§ Text under study
Be warned - it's a lengthy debate ;)

------
aniijbod
Ok, I get it, we're all looking at page design and visualisation issues, which
is the kind of thing we do here. But isn't anyone going to just marvel and
express wonder and astonishment at the sheer majesty of the extraordinary
achievements described in the videos?

------
ajford
This was definitely a fun project to be a part of (the reboot, not the chrome
experiment). We out here at the Arecibo Observatory are proud to be a part of
this moment in history. It was a joy to work with Dennis Wingo and his team,
they are definitely cool guys.

------
pronoiac
A live webcast is running -
[http://spacecraftforall.com/live](http://spacecraftforall.com/live)

Edit: Here's the Hangout link:
[https://www.youtube.com/watch?v=SdtUIXPjVgk](https://www.youtube.com/watch?v=SdtUIXPjVgk)

------
3rd3
I find it frustrating that one can only rotate the view within a limited
range. Otherwise great work!

------
manish_gill
Doesn't work on latest Chrome at all, but works beautifully in my Firefox
Nightly.

------
snowwrestler
For others wondering how to escape this page on an iPhone, rotate to a
vertical orientation to show the address bar, then tap the address bar to
bring up the Safari controls.

------
kgabis
This page is barely usable and almost fried my mac. Kinda reminds me websites
built with flash. Is there any other way to watch that video about ISEE-3?

------
nitrogen
Though it says "Chrome Experiment", it seems to work mostly okay in Firefox,
but occasionally some things seem to be missing from the view.

------
FrankenPC
What an incredibly well done presentation.

------
pepijndevos
Why are there loops in the heliocentric orbit?

------
kp25
Great Stuff!!

§ Provided records
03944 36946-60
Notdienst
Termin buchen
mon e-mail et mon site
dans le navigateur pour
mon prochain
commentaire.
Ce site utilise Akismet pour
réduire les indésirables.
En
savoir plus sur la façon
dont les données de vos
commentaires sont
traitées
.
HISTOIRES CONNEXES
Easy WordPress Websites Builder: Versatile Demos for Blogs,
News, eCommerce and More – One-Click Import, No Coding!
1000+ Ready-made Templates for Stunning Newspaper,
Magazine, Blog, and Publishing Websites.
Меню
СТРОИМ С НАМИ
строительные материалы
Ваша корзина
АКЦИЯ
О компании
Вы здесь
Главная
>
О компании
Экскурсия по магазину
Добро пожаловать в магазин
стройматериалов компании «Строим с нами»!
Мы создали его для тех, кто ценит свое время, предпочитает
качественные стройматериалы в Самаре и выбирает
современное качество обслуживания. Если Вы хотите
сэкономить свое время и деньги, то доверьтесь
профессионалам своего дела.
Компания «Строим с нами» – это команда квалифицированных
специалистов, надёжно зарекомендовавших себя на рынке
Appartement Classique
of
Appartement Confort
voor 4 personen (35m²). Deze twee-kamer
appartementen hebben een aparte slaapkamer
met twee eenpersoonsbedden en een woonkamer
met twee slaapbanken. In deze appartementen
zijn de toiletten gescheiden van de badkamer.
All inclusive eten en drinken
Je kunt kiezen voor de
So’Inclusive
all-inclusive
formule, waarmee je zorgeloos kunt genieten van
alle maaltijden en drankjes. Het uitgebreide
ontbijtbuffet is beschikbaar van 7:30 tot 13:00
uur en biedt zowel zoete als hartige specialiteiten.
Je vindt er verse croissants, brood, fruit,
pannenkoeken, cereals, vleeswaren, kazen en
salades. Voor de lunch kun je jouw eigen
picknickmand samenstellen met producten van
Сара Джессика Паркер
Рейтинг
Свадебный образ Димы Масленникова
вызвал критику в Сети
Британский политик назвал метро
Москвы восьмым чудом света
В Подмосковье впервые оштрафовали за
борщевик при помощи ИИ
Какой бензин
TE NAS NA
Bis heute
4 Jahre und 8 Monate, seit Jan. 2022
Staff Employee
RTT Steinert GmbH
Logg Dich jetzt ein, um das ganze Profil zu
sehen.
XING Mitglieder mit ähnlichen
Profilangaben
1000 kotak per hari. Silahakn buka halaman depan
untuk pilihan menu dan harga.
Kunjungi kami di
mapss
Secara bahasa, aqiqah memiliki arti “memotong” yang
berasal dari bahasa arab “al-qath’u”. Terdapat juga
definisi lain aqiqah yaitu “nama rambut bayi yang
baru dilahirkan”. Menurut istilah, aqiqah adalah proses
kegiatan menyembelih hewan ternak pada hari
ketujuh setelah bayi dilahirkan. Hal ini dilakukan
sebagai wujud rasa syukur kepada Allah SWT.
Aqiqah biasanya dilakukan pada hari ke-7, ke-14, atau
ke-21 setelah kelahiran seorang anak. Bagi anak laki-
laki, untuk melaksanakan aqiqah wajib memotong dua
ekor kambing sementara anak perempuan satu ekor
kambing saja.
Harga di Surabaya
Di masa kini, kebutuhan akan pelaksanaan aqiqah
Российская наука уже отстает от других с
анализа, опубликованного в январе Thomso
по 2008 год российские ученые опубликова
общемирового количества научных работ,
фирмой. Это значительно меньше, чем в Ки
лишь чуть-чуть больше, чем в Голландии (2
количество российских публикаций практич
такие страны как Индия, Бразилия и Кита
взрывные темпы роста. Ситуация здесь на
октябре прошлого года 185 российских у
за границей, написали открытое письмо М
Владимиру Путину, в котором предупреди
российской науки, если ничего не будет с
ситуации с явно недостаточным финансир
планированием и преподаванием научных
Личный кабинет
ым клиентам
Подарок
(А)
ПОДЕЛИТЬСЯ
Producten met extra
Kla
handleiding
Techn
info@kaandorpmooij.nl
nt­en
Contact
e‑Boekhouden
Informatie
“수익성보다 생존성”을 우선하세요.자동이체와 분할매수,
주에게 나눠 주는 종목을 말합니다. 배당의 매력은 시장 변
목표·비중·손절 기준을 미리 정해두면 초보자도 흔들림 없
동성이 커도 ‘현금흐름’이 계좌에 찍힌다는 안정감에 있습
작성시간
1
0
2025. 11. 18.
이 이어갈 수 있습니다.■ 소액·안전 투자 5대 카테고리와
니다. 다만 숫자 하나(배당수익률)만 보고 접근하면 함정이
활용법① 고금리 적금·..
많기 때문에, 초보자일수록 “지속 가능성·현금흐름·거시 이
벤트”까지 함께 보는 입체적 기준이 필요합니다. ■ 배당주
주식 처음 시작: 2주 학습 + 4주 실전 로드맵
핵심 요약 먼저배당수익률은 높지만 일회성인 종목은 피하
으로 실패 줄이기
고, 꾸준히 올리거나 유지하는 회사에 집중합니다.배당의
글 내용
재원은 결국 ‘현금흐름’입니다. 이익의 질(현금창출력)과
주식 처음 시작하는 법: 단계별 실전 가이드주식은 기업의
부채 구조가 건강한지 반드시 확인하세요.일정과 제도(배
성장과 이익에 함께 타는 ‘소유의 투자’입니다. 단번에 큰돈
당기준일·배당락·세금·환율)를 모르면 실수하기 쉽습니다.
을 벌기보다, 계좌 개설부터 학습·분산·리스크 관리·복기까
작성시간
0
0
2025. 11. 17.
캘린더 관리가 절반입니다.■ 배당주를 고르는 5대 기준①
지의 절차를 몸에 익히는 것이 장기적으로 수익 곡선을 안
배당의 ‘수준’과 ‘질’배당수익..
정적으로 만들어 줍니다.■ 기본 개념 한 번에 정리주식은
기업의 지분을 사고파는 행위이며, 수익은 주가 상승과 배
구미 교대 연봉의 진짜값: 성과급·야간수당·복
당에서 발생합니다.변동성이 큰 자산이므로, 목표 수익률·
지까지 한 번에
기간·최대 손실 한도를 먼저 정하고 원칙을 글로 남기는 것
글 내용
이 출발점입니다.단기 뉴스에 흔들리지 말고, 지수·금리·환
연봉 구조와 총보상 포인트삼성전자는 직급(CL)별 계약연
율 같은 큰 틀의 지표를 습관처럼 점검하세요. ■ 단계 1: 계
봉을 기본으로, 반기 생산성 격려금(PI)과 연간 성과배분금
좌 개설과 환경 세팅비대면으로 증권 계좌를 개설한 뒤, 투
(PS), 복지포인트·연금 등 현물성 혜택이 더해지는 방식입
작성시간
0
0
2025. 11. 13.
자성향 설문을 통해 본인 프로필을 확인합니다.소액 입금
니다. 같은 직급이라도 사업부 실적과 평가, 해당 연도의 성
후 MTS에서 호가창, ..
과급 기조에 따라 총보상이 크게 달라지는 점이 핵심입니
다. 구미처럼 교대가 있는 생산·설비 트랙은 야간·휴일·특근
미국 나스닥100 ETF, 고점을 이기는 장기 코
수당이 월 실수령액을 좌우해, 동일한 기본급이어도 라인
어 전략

§ Task brief
According to the forum thread, which observatory is ajford posting from? Rely only on the forum thread for this, not on the items.

§ Exercise answer
The Arecibo Observatory.